UPDATE lance.db.products
SET label = 'archived'
WHERE category = 'seasonal';

For these statements, Spark still rewrites rows under the hood. The connector has to carry the untouched target blob forward so the rewritten row is complete. Blob V2 reference passthrough lets the connector preserve that target image by reference and materialize it during the write.

When the SQL really does replace a blob from a source table, the same mechanism copies from the source:

MERGE INTO lance.db.products t
USING lance.db.corrected_images s
ON t.id = s.id
WHEN MATCHED THEN UPDATE SET t.image = s.image
WHEN NOT MATCHED THEN INSERT (id, category, label, image)
VALUES (s.id, s.category, 'new', s.image);

This is the core behavior behind the new Spark work: INSERT ... SELECT, CTAS, replace-table-as-select, and Spark 3.5+ MERGE and UPDATE can preserve Blob V2 columns without turning descriptors into user-managed path columns or shuffling raw payloads.

Built into Lance Spark

There is no new copy API or per-job layout decision for users. If SQL preserves an existing Blob V2 value, Lance Spark carries source context through the plan and Lance Core materializes bytes on the write path.

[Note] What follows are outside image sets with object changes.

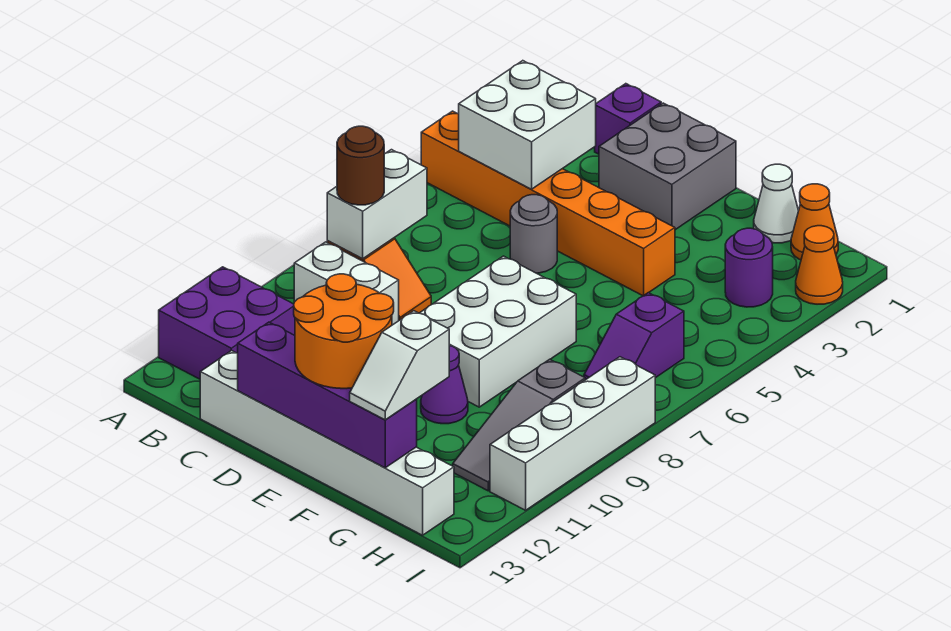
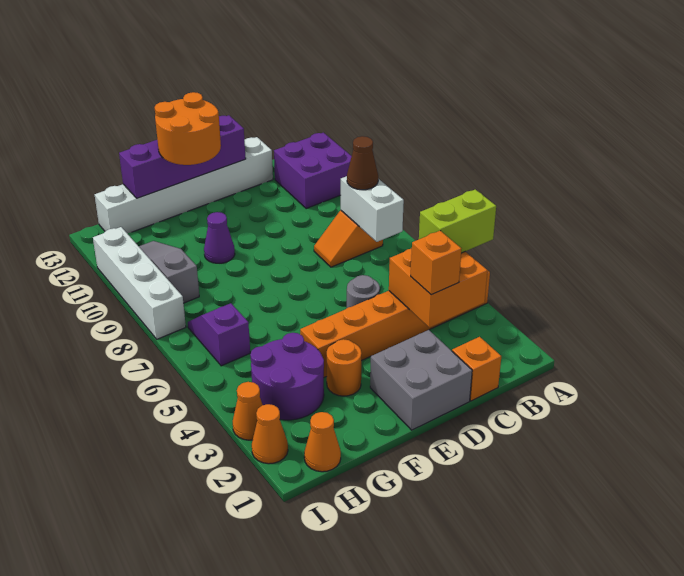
none -> lime 1x2 brick [419,189,496,253]
white 2x2 brick [459,61,596,189] -> orange 2x2 brick [389,249,488,328]
brown 1x1 round brick [337,126,384,205] -> brown 1x1 cone [347,136,378,190]
white 1x2 brick [294,242,399,325] -> none
purple 1x1 brick [595,84,661,154] -> orange 1x1 brick [452,337,501,401]
none -> orange 1x1 brick [411,231,461,295]
white 2x3 brick [420,256,576,407] -> none
none -> orange 1x1 round brick [327,339,362,396]
white 1x1 cone [754,164,799,243] -> none
white 1x2 slope [350,311,449,420] -> none
purple 1x1 round brick [725,228,773,307] -> purple 2x2 round brick [250,333,324,420]
none -> orange 1x1 cone [233,382,263,440]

That is what makes INSERT ... SELECT, CTAS, joins, MERGE, and UPDATE feel like normal Spark SQL: the connector keeps preserved blob values as references.

If a query turns a descriptor into a new value, Spark keeps descriptor semantics. The detailed support matrix belongs in the Spark Blob V2 docs.

Why this matters

There are two wins. The first is performance: metadata-only and Lance-to-Lance jobs can move small references instead of dragging large binary payloads through scans, shuffles, and row rewrites. The second is ease of use: users do not have to pick layouts, maintain path-column conventions, or remember which jobs must download bytes.

A blob column can stay a column. Lance Core owns the Blob V2 layout at the format layer, and Lance Spark owns the reference path through Spark. The target table still gets real Blob V2 data; bytes materialize on write where the connector and Lance Core have the context to do the right thing.

For multimodal Spark pipelines, this is late materialization in practice: references through the plan, bytes on write.